Digital Signatures imply a commitment by the signer to one or more inputs and outputs. They use a SIGHASH flag to indicate which data should be included in the hash. This single byte is either SINGLE, ALL or NONE.

In addition, there is a modifier flag called SIGHASH_ANYONECANPAY which can be combined. If it’s set, only one input is signed.

Summary of different sighash combinations

SIGHASH flags are added to the to the end of the truncated and serialized transaction. The hash itself is the “message” that is signed. Depending on which SIGHASH flag is used, different parts of the transaction are truncated.

How different SIGHASH types are used:

  • 0x01 commits the entire transaction. I’s the most common signature form.
  • 0x81 can be used to make a “crowdfunding”-style transaction.
  • 0x02 commits only the input, the output locking script can be changed. This can serve as a blank check.
  • 0x82 can be used as a dust collector, where tiny UTXO can be donated for anyone to aggregate and spend whenever they want

Sidenote: The SIGHASH type is added before the transaction is signed, it can’t be edited afterwards.
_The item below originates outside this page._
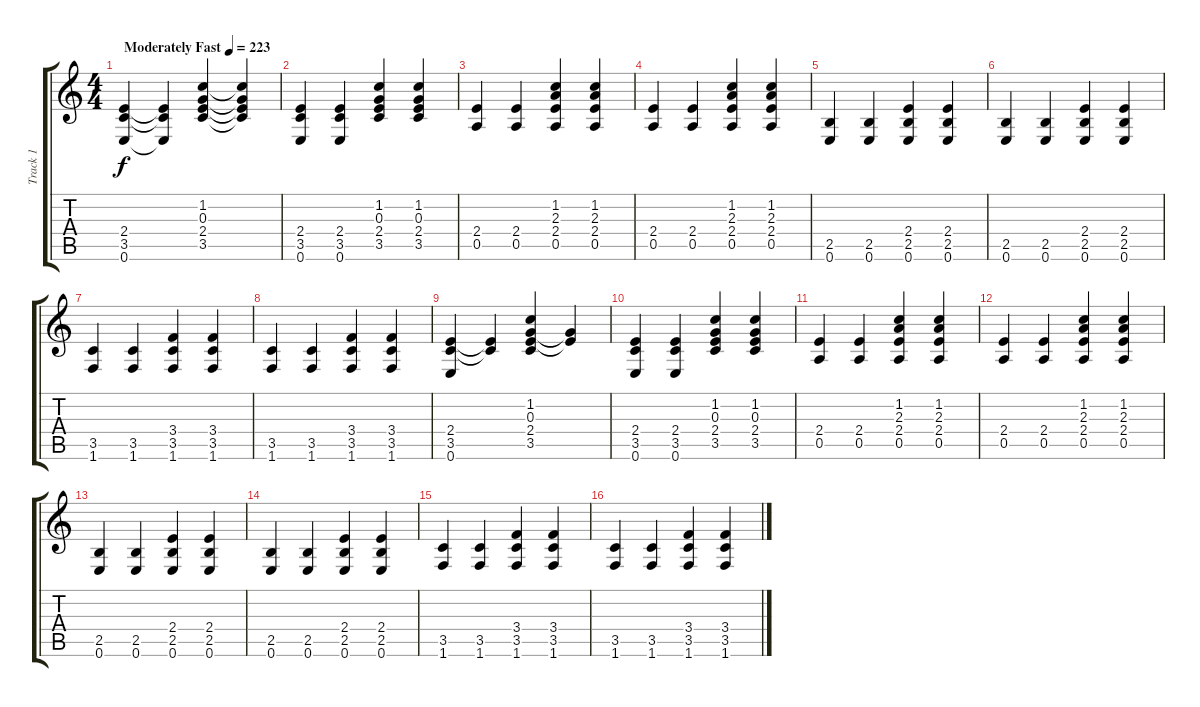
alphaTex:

In most wallets, you don’t have the option to modify SIGHASH flags. The standard is 0x01. There are special-purpose bitcoin applications which they come in handy.

New Proposals have been made, like Bitmask Sighash Modes, to expand the SIGHASH system.

ECDSA Math

Now, we look at the FSig function in more detail.
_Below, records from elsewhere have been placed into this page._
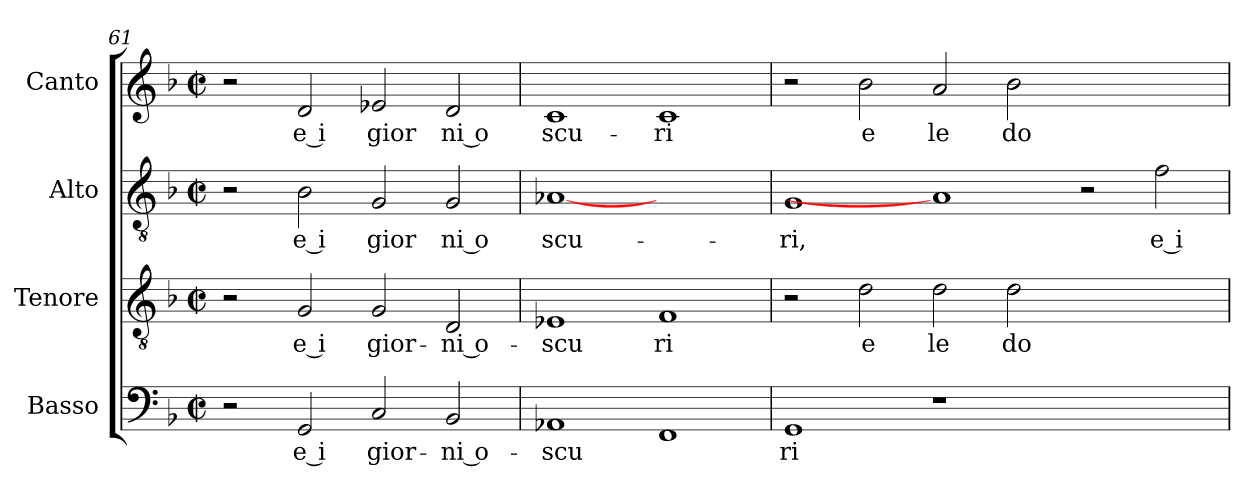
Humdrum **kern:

**kern	**text	**kern	**text	**kern	**text	**kern	**text
*part4	*part4	*part3	*part3	*part2	*part2	*part1	*part1
*staff4	*staff4	*staff3	*staff3	*staff2	*staff2	*staff1	*staff1
*I"Basso	*	*I"Tenore	*	*I"Alto	*	*I"Canto	*
*clefF4	*	*clefGv2	*	*clefGv2	*	*clefG2	*
*k[b-]	*	*k[b-]	*	*k[b-]	*	*k[b-]	*
*F:	*	*F:	*	*F:	*	*F:	*
*M2/2	*	*M2/2	*	*M2/2	*	*M2/2	*
*met(c|)	*	*met(c|)	*	*met(c|)	*	*met(c|)	*
=61	=61	=61	=61	=61	=61	=61	=61
2r	.	2r	.	2r	.	2r	.
!	!LO:LY:b:rj	!	!LO:LY:b:rj	!	!LO:LY:b:rj	!	!LO:LY:b:rj
2GG/	e i	2G/	e i	2B-\	e i	2d/	e i
!	!LO:LY:b:cj	!	!LO:LY:b:cj	!	!LO:LY:b:cj	!	!LO:LY:b:cj
2C/	gior-	2G/	gior-	2G/	gior	2e-X/	gior
!	!LO:LY:b:rj	!	!LO:LY:b:rj	!	!LO:LY:b:rj	!	!LO:LY:b:rj
2BB-/	-ni o-	2D/	-ni o-	2G/	ni o	2d/	ni o
!!LO:LB:g=z
=62	=62	=62	=62	=62	=62	=62	=62
!	!LO:LY:b:cj	!	!LO:LY:b:cj	!	!LO:LY:b:cj	!	!LO:LY:b:cj
1AA-X	-scu	1E-X	-scu	[1A-X	scu-	1c	scu-
!	!	!	!LO:LY:b:cj	!	!	!	!LO:LY:b:cj
1FF	.	1F	ri	1ryy	.	1c	-ri
=63	=63	=63	=63	=63	=63	=63	=63
!	!LO:LY:b:cj	!	!	!	!LO:LY:b:cj	!	!
1GG	ri	2r	.	1G	-ri,	2r	.
!	!	!	!LO:LY:b:cj	!	!	!	!LO:LY:b:cj
.	.	2d\	e	.	.	2b-\	e
!	!	!	!LO:LY:b:cj	!	!	!	!LO:LY:b:cj
1r	.	2d\	le	1A-]	.	2a/	le
!	!	!	!LO:LY:b:cj	!	!	!	!LO:LY:b:cj
.	.	2d\)	do	.	.	2b-\	do-
1ryy	.	1ryy	.	2r	.	1ryy	.
!	!	!	!	!	!LO:LY:b:rj	!	!
.	.	.	.	(<2f\	e i	.	.
=	=	=	=	=	=	=	=
*-	*-	*-	*-	*-	*-	*-	*-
To calculate the R and S values, the algorithm first generates an ephemeral key pair. This temporary key pair is based on a random number k (private key) which we use to get the public key (P):

P =  k * G
  • G is the elliptic curve generator point

Next, we calculate the S value of the Signature:

S = k-1 (Hash(m) + dA * R) mod n
  • k is the ephemeral private key
  • R is the x coordinate of the ephemeral public key
  • dA is the signing private key
  • m is the transaction data
  • n is the prime order of the elliptic curve

For verification, we calculate backwards to get the ephemeral public key P:

P = S-1 * Hash(m) * G + S-1 * R * Qa

where:

  • R and S are the signature values
  • Qa is Alice’s public key
  • m is the transaction data that was signed
  • G is the elliptic curve generator point

If the x coordinate of the calculated point P is equal to R, then the verifier can conclude that the signature is valid.

Warning:

The value of k is not important, as long it’s not used twice. Otherwise, the signing private key can be calculated.

To avoid this vulnerability, we use the industry-standard algorithm which is defined in RFC 6979. Instead of a random number generator, this takes the transaction data to create a random number based on a deterministic-random process

This prevents the risk of using the same random number k twice.